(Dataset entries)
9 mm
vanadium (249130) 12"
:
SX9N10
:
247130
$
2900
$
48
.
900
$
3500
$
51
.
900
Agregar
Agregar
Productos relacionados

Exercise aim → Return all of the data above verbatim.

Solution to the problem →
9 mm
vanadium (249130) 12"
:
SX9N10
:
247130
$
2900
$
48
.
900
$
3500
$
51
.
900
Agregar
Agregar
Productos relacionados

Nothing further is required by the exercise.